Summing up Wikileaks, I have no problem with leaks that make businesses more transparent and accountable to consumers, as a matter of fact I welcome it. When it comes to military information, and I do believe we certainly need a level of transparency there as well, I think we are safer if Wikileaks didn’t publish that type of information.

Whenever you do a thing, act as if all the world were watching.
Thomas Jefferson


  1. The rumor that the names of Afghan informants were released holds no evidence. If they hadn't made such a big deal of it, kept it off the news, target the websites holding the info, in short, if they had worked underground, we wouldn't be desperate to see the juicy information. In the case that civilians had been endangered, it would have taken a person determined to find that information to do so.

  2. What happens if the information that something like WikiLeaks reveals about a business causes it to up shop? Jobs lost; money for the economy gone; whatever services the business provided gone. Yes, exposing illegal or even just underhanded plans or acts of businesses is important, but I don't believe we can just say that if it exposes a business it's good.

  3. "The rumor that the names of Afghan informants were released holds no evidence."
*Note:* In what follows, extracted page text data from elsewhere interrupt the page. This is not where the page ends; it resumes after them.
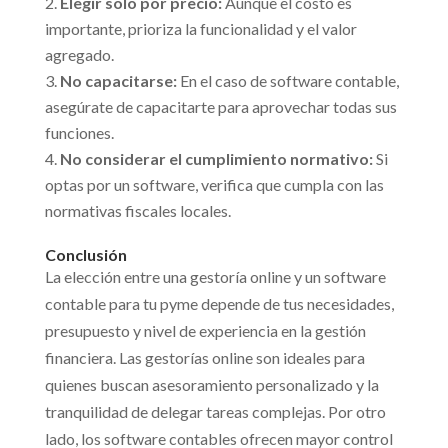
Elegir solo por precio:
Aunque el costo es
importante, prioriza la funcionalidad y el valor
agregado.
No capacitarse:
En el caso de software contable,
asegúrate de capacitarte para aprovechar todas sus
funciones.
No considerar el cumplimiento normativo:
Si
optas por un software, verifica que cumpla con las
normativas fiscales locales.
Conclusión
La elección entre una gestoría online y un software
contable para tu pyme depende de tus necesidades,
presupuesto y nivel de experiencia en la gestión
financiera. Las gestorías online son ideales para
quienes buscan asesoramiento personalizado y la
tranquilidad de delegar tareas complejas. Por otro
lado, los software contables ofrecen mayor control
    You are correct, no specific source I could find had the ability to specifically confirm any names, most were commentaries on the probable types of information contained in the 90,000 documents released.

    However, that doesn't undermine the credibility of the argument I proposed. Some people who are in sensitive positions within our military need anonymity in order to protect themselves and their families. Particularly in our age of global communication.
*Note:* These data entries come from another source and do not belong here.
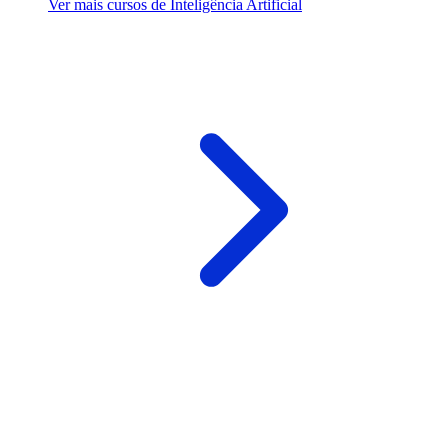
Ver mais cursos de Inteligência Artificial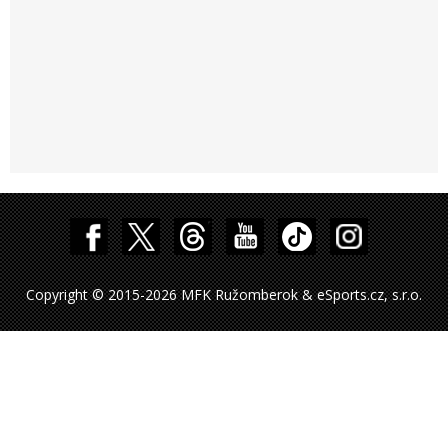
Copyright © 2015-2026 MFK Ružomberok & eSports.cz, s.r.o.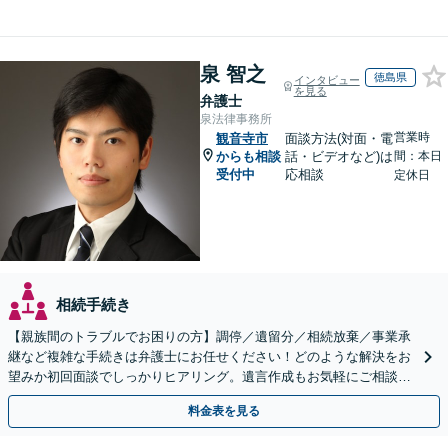
泉 智之
徳島県
インタビュー
を見る
弁護士
泉法律事務所
営業時
観音寺市
面談方法(対面・電
からも相談
話・ビデオなど)は
間：本日
受付中
応相談
定休日
相続手続き
【親族間のトラブルでお困りの方】調停／遺留分／相続放棄／事業承
継など複雑な手続きは弁護士にお任せください！どのような解決をお
望みか初回面談でしっかりヒアリング。遺言作成もお気軽にご相談く
ださい。
料金表を見る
    When I was in the first Gulf War (20 years ago) we would always burn our letters from home so if we were ever captured or killed nobody would have access to any personal information. Now an enemy combatant with access to the internet could do a search on a particular soldiers family and make them a target half a world away.

    It may seem unlikely, and like you say it would have to be a determined person, but I'd have to make the observation that if you are part of a terrorist group and you are willing to strap a bomb on your back, I'd say you've met the definition of determined.

  4. "What happens if the information that something like WikiLeaks reveals about a business causes it to up shop?"

    I guess that would depend on exactly what information caused it to close. Having a business close after it was discovered stealing or ripping people off I'd have to think most people would agree is a good thing.

    I think the bigger question is just how much privacy is a publicly traded corporation entitled to? This is what I see Wikileaks as pushing the boundary of.

    The financial statements along with a host of other information are all public record, so why not emails and memo's that supported those financial decisions? Shouldn't we as stockholders in the company have a large amount of latitude when it comes to having access to information in a company I own a part of? Even if it is just a small one.

    I don't know if there is a correct balance, but I think that very soon people will be fighting more and more for greater transparency from the once trusted and unquestioned mega-corporations in this country. Particularly in the light of the economic meltdown and all the blow-back from it.